Flexible offices with a short-time rent possibility have become a sort of an alternative to traditional offices. The latter are usually rented out in large floor spaces, which is relevant for big companies. But even such tenants can use coworkings for the purposes of cost optimization, when, for instance, choosing a space for certain departments. 

Today’s Ukraine is seeing the continuous rise of demand for flexible office spaces. Compared with last year, the total floor space of coworking areas in Kyiv has increased by up to 40%.

The options for the development of such projects, such as the implementation of flexible offices by the developer themselves or in cooperation with other market players (providing of premises for rent or as a merger), are evaluated in each individual situation.

However, well-designed and well-implemented projects will remain in demand anyway. In addition, modern energy-saving technologies and green construction help to reduce the cost of building maintenance and can become a determining factor in attracting certain tenants.
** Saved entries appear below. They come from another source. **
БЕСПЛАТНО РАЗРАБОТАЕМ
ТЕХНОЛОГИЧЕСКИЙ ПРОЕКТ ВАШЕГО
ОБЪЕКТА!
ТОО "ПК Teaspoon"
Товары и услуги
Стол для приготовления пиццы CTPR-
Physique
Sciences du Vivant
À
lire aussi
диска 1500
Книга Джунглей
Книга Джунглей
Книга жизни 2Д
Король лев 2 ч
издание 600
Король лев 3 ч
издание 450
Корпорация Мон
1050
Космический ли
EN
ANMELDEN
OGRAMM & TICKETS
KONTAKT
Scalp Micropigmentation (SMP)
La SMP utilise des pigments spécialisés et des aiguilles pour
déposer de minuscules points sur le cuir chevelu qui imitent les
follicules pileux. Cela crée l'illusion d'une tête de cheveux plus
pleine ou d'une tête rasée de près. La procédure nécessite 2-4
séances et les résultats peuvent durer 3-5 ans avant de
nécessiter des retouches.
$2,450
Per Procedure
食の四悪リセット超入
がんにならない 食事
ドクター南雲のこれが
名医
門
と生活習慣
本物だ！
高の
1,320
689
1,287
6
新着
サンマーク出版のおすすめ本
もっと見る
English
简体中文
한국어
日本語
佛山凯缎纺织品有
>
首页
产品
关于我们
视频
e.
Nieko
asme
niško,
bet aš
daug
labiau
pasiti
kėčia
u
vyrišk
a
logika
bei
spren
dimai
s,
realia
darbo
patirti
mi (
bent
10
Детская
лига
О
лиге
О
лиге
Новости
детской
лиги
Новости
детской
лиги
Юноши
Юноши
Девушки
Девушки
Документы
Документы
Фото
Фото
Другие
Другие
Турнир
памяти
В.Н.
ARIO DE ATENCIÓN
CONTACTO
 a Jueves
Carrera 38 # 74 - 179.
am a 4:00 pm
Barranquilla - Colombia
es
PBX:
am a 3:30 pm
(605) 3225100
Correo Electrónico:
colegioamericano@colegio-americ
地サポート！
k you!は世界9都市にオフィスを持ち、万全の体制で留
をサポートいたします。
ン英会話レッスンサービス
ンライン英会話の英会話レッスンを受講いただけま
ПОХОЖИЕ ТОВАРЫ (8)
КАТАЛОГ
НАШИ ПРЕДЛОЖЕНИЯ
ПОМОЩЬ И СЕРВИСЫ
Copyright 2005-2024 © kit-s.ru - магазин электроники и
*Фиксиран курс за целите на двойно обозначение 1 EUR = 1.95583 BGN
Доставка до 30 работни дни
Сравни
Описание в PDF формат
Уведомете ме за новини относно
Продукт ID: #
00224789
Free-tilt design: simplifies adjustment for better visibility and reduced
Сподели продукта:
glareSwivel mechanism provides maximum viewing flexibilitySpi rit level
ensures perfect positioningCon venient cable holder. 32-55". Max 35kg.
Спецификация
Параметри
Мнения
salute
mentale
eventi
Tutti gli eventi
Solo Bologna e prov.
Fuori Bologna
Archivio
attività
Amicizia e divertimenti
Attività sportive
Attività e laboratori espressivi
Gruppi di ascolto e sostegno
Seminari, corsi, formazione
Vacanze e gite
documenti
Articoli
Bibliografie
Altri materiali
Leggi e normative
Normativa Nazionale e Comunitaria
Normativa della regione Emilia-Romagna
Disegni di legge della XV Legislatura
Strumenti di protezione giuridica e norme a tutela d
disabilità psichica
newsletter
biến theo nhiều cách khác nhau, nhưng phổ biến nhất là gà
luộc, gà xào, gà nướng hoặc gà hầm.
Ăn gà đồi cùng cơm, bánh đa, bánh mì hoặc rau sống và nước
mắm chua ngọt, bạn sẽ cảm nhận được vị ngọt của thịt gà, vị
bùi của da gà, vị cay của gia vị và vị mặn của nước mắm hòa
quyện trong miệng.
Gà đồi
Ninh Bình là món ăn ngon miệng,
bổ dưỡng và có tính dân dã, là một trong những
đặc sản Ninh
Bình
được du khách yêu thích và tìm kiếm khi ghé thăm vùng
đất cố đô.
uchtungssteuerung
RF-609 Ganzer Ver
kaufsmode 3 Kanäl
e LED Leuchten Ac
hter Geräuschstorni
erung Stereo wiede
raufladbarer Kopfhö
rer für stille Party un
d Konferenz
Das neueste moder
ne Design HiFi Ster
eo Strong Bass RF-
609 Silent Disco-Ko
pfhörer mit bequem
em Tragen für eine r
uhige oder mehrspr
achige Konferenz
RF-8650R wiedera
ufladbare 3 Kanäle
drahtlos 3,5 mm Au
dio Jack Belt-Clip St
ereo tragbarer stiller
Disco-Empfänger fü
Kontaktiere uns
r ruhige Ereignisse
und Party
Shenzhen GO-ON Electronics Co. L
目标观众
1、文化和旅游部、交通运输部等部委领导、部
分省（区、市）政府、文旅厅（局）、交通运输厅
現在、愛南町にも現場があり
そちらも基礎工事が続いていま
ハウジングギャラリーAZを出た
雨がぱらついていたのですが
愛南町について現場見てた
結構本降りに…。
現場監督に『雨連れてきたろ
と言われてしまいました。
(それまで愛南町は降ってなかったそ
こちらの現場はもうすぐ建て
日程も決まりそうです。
It is worth mentioning that coworking spaces are unlikely to replace traditional offices. Rather, trends and formats of spaces will mix together, be modified and tested for survivability.

For example, in a number of European countries, there was a demand during the lockdown for coworking spaces in non-central areas, often within walking distance of employees' homes. As the market develops, this trend may also come to Ukraine. However, the level of profitability of such projects requires a balanced analysis of location, demand and other factors.

The Ukrainian real estate market has all the prerequisites for attracting foreign investment. Despite the desire for optimization, there is a demand for quality properties in office real estate. However, in order to encourage investors, more action is needed on behalf of the state, aimed at reducing business regulation and ensuring a level playing field for all companies, which should be supported by an independent judiciary.